Note

Click here to download the full example code

Neural Style Transfer with `pystiche`¶

This example showcases how a basic Neural Style Transfer (NST), i.e. image optimization, could be performed with pystiche.

Note

This is an example how to implement an NST and not a tutorial on how NST works. As such, it will not explain why a specific choice was made or how a component works. If you have never worked with NST before, we strongly suggest you to read the Gist first.

Setup¶

We start this example by importing everything we need and setting the device we will be working on.

 import pystiche
 from pystiche import demo, enc, loss, optim
 from pystiche.image import show_image
 from pystiche.misc import get_device, get_input_image

 print(f"I'm working with pystiche=={pystiche.__version__}")

 device = get_device()
 print(f"I'm working with {device}")

__Stored data entries__
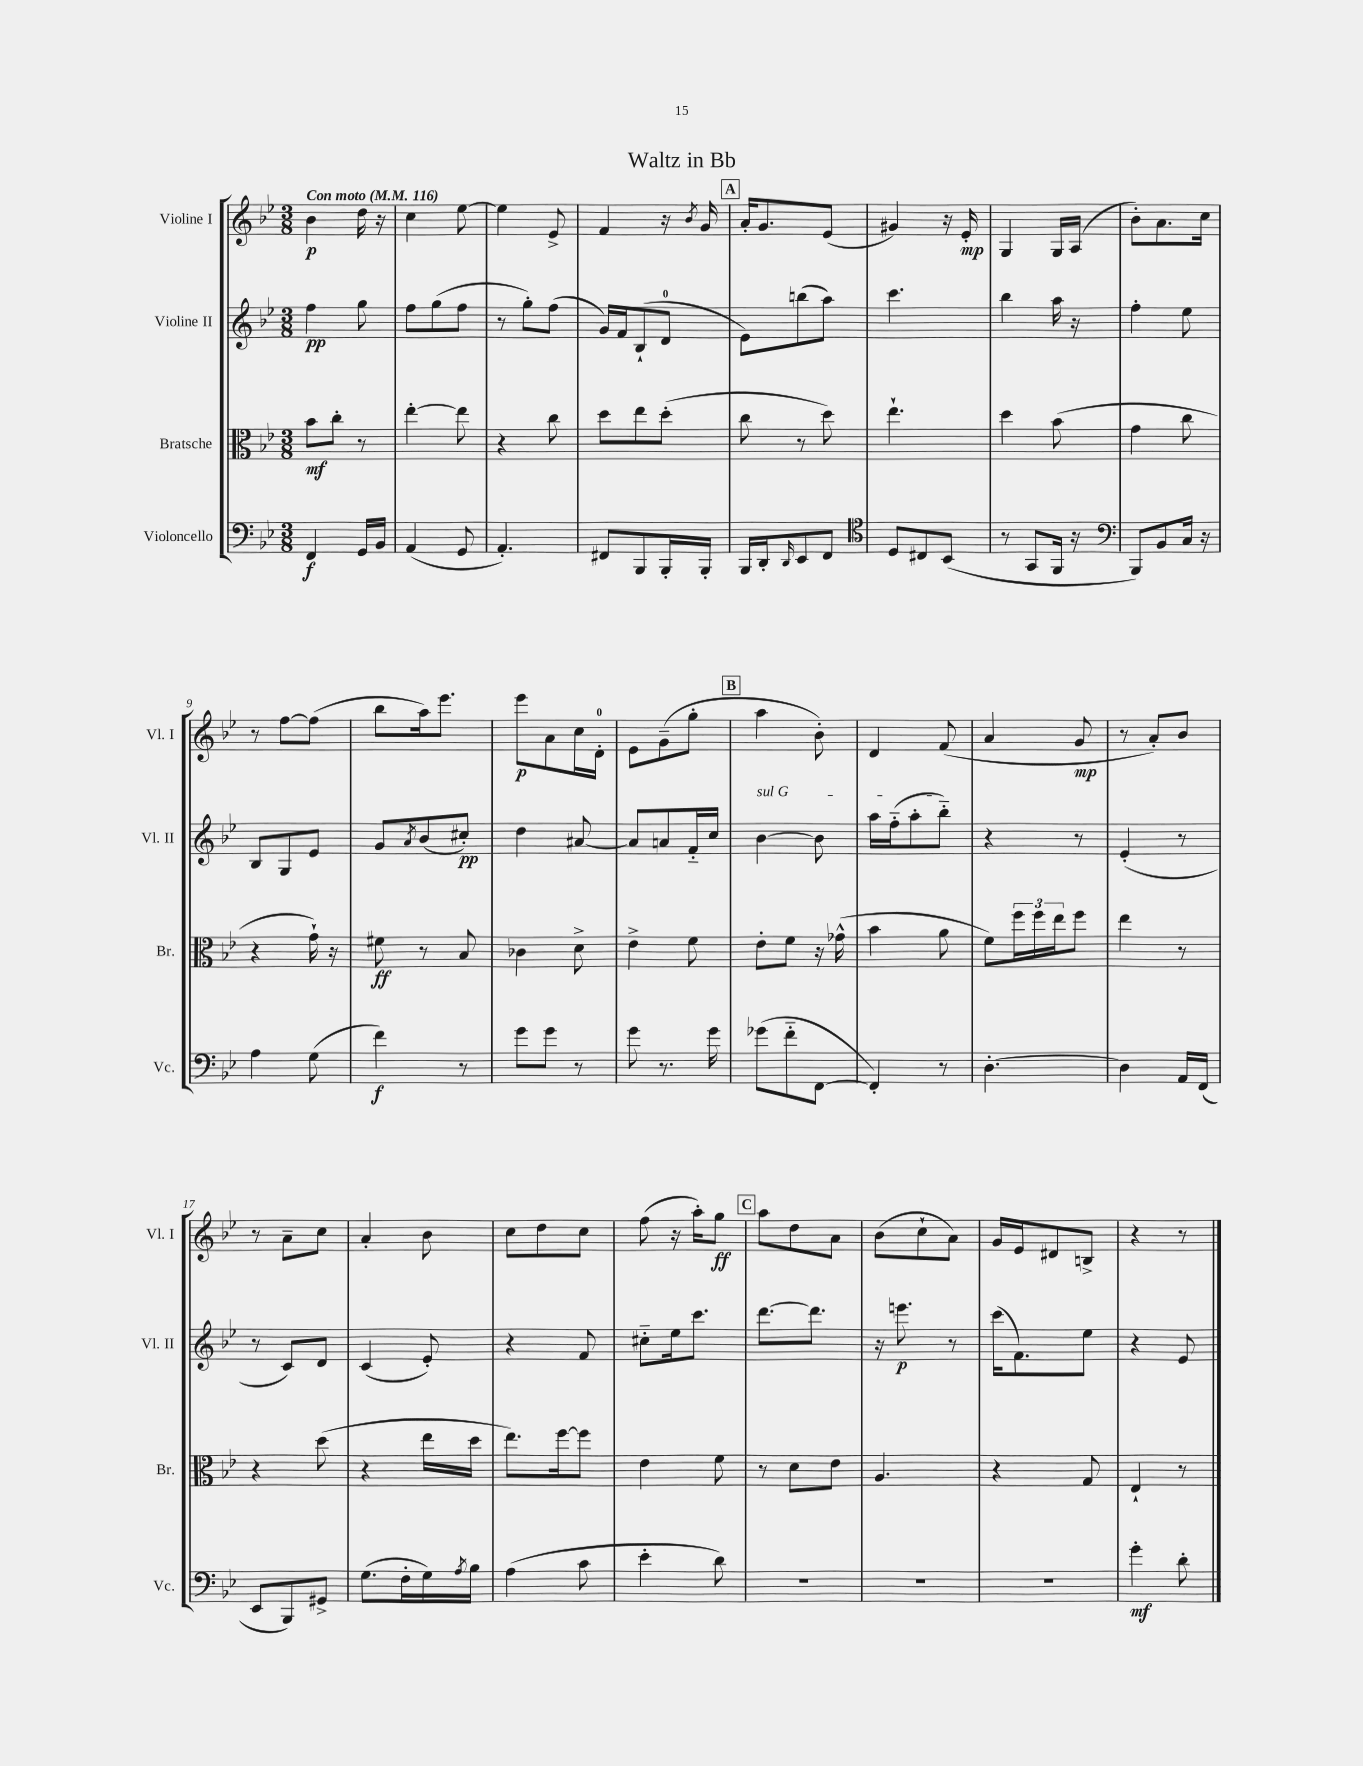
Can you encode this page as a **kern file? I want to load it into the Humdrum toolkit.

**kern	**dynam	**kern	**dynam	**kern	**dynam	**kern	**dynam
*part4	*part4	*part3	*part3	*part2	*part2	*part1	*part1
*staff4	*staff4	*staff3	*staff3	*staff2	*staff2	*staff1	*staff1
*I"Violoncello	*	*I"Bratsche	*	*I"Violine II	*	*I"Violine I	*
*I'Vc.	*	*I'Br.	*	*I'Vl. II	*	*I'Vl. I	*
*clefF4	*	*clefC3	*	*clefG2	*	*clefG2	*
*k[b-e-]	*	*k[b-e-]	*	*k[b-e-]	*	*k[b-e-]	*
*M3/8	*	*M3/8	*	*M3/8	*	*M3/8	*
*MM116	*	*MM116	*	*MM116	*	*MM116	*
=1	=1	=1	=1	=1	=1	=1	=1
!	!	!	!	!	!	!LO:TX:a:B:t=Con moto	!
4FF/	f	8b-\L	mf	4ff\	pp	4b-\	p
.	.	8cc'\J	.	.	.	.	.
16GG/LL	.	8r	.	8gg\	.	16dd\	.
16BB-/JJ	.	.	.	.	.	16r	.
=2	=2	=2	=2	=2	=2	=2	=2
(4AA/	.	[4ee-'\	.	8ff\L	.	4cc\	.
.	.	.	.	(8gg\	.	.	.
8GG/	.	8ee-\]	.	8ff\J	.	[8ee-\	.
=3	=3	=3	=3	=3	=3	=3	=3
4.AA'/)	.	4r	.	8r	.	4ee-\]	.
.	.	.	.	8gg'\L)	.	.	.
.	.	8cc\	.	(8ff\J	.	8e-^/	.
=4	=4	=4	=4	=4	=4	=4	=4
8FF#X/L	.	8dd\L	.	16g/LL)	.	4f/	.
.	.	.	.	16f/J	.	.	.
8BBB-/	.	8ee-\	.	(8B-`/	.	.	.
16BBB-'/L	.	(8dd'\J	.	8d/J	.	16r	.
.	.	.	.	.	.	8qb-/	.
16BBB-'/JJ	.	.	.	.	.	16g/	.
!!LO:REH:place=s1:t=A
=5	=5	=5	=5	=5	=5	=5	=5
16BBB-/LL	.	8cc\	.	8e-\L)	.	16a'/KL	.
16DD'/J	.	.	.	.	.	8.g/	.
16qqDD/	.	.	.	.	.	.	.
8EE-/	.	8r	.	(8bbn\	.	.	.
8FF/J	.	8dd\)	.	8aa\J)	.	(8e-/J	.
=6	=6	=6	=6	=6	=6	=6	=6
*clefC4	*	*	*	*	*	*	*
8D/L	.	4.ee-`\	.	4.ccc\	.	4g#X/)	.
8C#X/	.	.	.	.	.	.	.
(8BB-/J	.	.	.	.	.	16r	.
.	.	.	.	.	.	16e-'/	mp
=7	=7	=7	=7	=7	=7	=7	=7
8r	.	4dd\	.	4bb-\	.	4G/	.
8GG/L	.	.	.	.	.	.	.
16FF/Jk	.	(8b-\	.	16aa\	.	16G/LL	.
16r	.	.	.	16r	.	(16A/JJ	.
=8	=8	=8	=8	=8	=8	=8	=8
*clefF4	*	*	*	*	*	*	*
8BBB-/L)	.	4g\	.	4ff'\	.	8b-'\L)	.
8BB-/	.	.	.	.	.	8.a\	.
16C/Jk	.	8cc\	.	8ee-\	.	.	.
16r	.	.	.	.	.	16cc\Jk	.
!!LO:LB:g=z
=9	=9	=9	=9	=9	=9	=9	=9
4A\	.	4r	.	8B-/L	.	8r	.
.	.	.	.	8G/	.	[8ff\L	.
(8G\	.	16g`\)	.	8e-/J	.	(8ff\J]	.
.	.	16r	.	.	.	.	.
=10	=10	=10	=10	=10	=10	=10	=10
4f\)	f	8f#X\	ff	8g/L	.	8bb-\L	.
.	.	.	.	8qa/	.	.	.
.	.	8r	.	(8b-/	.	16aa\k)	.
.	.	.	.	.	.	8.eee-\J	.
8r	.	8B-/	.	8cc#X'/J)	pp	.	.
=11	=11	=11	=11	=11	=11	=11	=11
8g\L	.	4c-X\	.	4dd\	.	8eee-\L	p
8g\J	.	.	.	.	.	8a\	.
8r	.	8d^\	.	[8a#X/	.	16cc\L	.
.	.	.	.	.	.	16d'\JJ	.
=12	=12	=12	=12	=12	=12	=12	=12
8g\	.	4e-^\	.	8a#/L]	.	8e-\L	.
8.r	.	.	.	8an/	.	(8g~\	.
.	.	8f\	.	16f/L	.	8gg'\J	.
16g\	.	.	.	16cc/JJ	.	.	.
!!LO:REH:place=s1:t=B
=13	=13	=13	=13	=13	=13	=13	=13
!	!	!	!	!LO:TX:a:i:t=sul G	!	!	!
(8g-X\L	.	8e-'\L	.	[4b-\	.	4aa\	.
8f\	.	8f\J	.	.	.	.	.
[8FF\J	.	16r	.	8b-\]	.	8b-'\)	.
.	.	(16g-X^^\	.	.	.	.	.
=14	=14	=14	=14	=14	=14	=14	=14
4FF'/])	.	4b-\	.	16aa\LL	.	4d/	.
.	.	.	.	(16ff\J	.	.	.
.	.	.	.	8aa'\	.	.	.
8r	.	8a\	.	8bb-\J)	.	(8f/	.
=15	=15	=15	=15	=15	=15	=15	=15
[4.D'\	.	8f\L)	.	4r	.	4a/	.
.	.	24ff\L	.	.	.	.	.
.	.	24ff\	.	.	.	.	.
.	.	24ee-\J	.	.	.	.	.
.	.	8ff\J	.	8r	.	8g/	mp
=16	=16	=16	=16	=16	=16	=16	=16
4D\]	.	4ee-\	.	(4e-'/	.	8r	.
.	.	.	.	.	.	8a'/L)	.
16AA/LL	.	8r	.	8r	.	8b-/J	.
(16FF/JJ	.	.	.	.	.	.	.
!!LO:LB:g=z
=17	=17	=17	=17	=17	=17	=17	=17
8EE-/L	.	4r	.	8r	.	8r	.
8BBB-/)	.	.	.	8c/L)	.	8a~\L	.
8GG#X^/J	.	(8dd\	.	8d/J	.	8cc\J	.
=18	=18	=18	=18	=18	=18	=18	=18
(8.G\L	.	4r	.	(4c/	.	4a'/	.
16F'\L	.	.	.	.	.	.	.
16G\)	.	16ee-\LL	.	8e-'/)	.	8b-\	.
8qA/	.	.	.	.	.	.	.
16B-\JJ	.	16dd\JJ	.	.	.	.	.
=19	=19	=19	=19	=19	=19	=19	=19
(4A\	.	8.ee-\L)	.	4r	.	8cc\L	.
.	.	.	.	.	.	8dd\	.
.	.	[16ff\k	.	.	.	.	.
8c\	.	8ff\J]	.	8f/	.	8cc\J	.
=20	=20	=20	=20	=20	=20	=20	=20
4e-'\	.	4e-\	.	8cc#X\L	.	(8ff\	.
.	.	.	.	16ee-\k	.	16r	.
.	.	.	.	8.ccc\J	.	16aa'\KL)	.
8d\)	.	8f\	.	.	.	8gg\J	ff
!!LO:REH:place=s1:t=C
=21	=21	=21	=21	=21	=21	=21	=21
4.r	.	8r	.	[8.ddd\L	.	8aa\L	.
.	.	8d\L	.	.	.	8dd\	.
.	.	.	.	8.ddd\J]	.	.	.
.	.	8e-\J	.	.	.	8a\J	.
=22	=22	=22	=22	=22	=22	=22	=22
4.r	.	4.A/	.	16r	.	(8b-\L	.
.	.	.	.	8.eeen\	p	.	.
.	.	.	.	.	.	8cc`\	.
.	.	.	.	8r	.	8a\J)	.
=23	=23	=23	=23	=23	=23	=23	=23
4.r	.	4r	.	(16ccc\KL	.	16g/LL	.
.	.	.	.	8.f\)	.	16e-/J	.
.	.	.	.	.	.	8d#X/	.
.	.	8G/	.	8ee-\J	.	8Bn^/J	.
=24	=24	=24	=24	=24	=24	=24	=24
4g'\	mf	4E-`/	.	4r	.	4r	.
8d'\	.	8r	.	8e-/	.	8r	.
==	==	==	==	==	==	==	==
*-	*-	*-	*-	*-	*-	*-	*-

__STATED PROBLEM__
Continue the Neural Style Transfer example with pystiche from the point at which it ends. None of the material is required here.

__WRITTEN RESPONSE__
Out:

I'm working with pystiche==1.0.1
I'm working with cuda

Multi-layer Encoder¶

The content_loss and the style_loss operate on the encodings of an image rather than on the image itself. These encodings are generated by a pretrained encoder. Since we will be using encodings from multiple layers we load a multi-layer encoder. In this example we use the vgg19_multi_layer_encoder that is based on the VGG19 architecture introduced by Simonyan and Zisserman [SZ14] .

 multi_layer_encoder = enc.vgg19_multi_layer_encoder()
 print(multi_layer_encoder)

Out:

VGGMultiLayerEncoder(
  arch=vgg19, framework=torch
  (preprocessing): TorchPreprocessing(
    (0): Normalize(mean=('0.485', '0.456', '0.406'), std=('0.229', '0.224', '0.225'))
  )
  (conv1_1): Conv2d(3, 64, kernel_size=(3, 3), stride=(1, 1), padding=(1, 1))
  (relu1_1): ReLU()
  (conv1_2): Conv2d(64, 64, kernel_size=(3, 3), stride=(1, 1), padding=(1, 1))
  (relu1_2): ReLU()
  (pool1): MaxPool2d(kernel_size=2, stride=2, padding=0, dilation=1, ceil_mode=False)
  (conv2_1): Conv2d(64, 128, kernel_size=(3, 3), stride=(1, 1), padding=(1, 1))
  (relu2_1): ReLU()
  (conv2_2): Conv2d(128, 128, kernel_size=(3, 3), stride=(1, 1), padding=(1, 1))
  (relu2_2): ReLU()
  (pool2): MaxPool2d(kernel_size=2, stride=2, padding=0, dilation=1, ceil_mode=False)
  (conv3_1): Conv2d(128, 256, kernel_size=(3, 3), stride=(1, 1), padding=(1, 1))
  (relu3_1): ReLU()
  (conv3_2): Conv2d(256, 256, kernel_size=(3, 3), stride=(1, 1), padding=(1, 1))
  (relu3_2): ReLU()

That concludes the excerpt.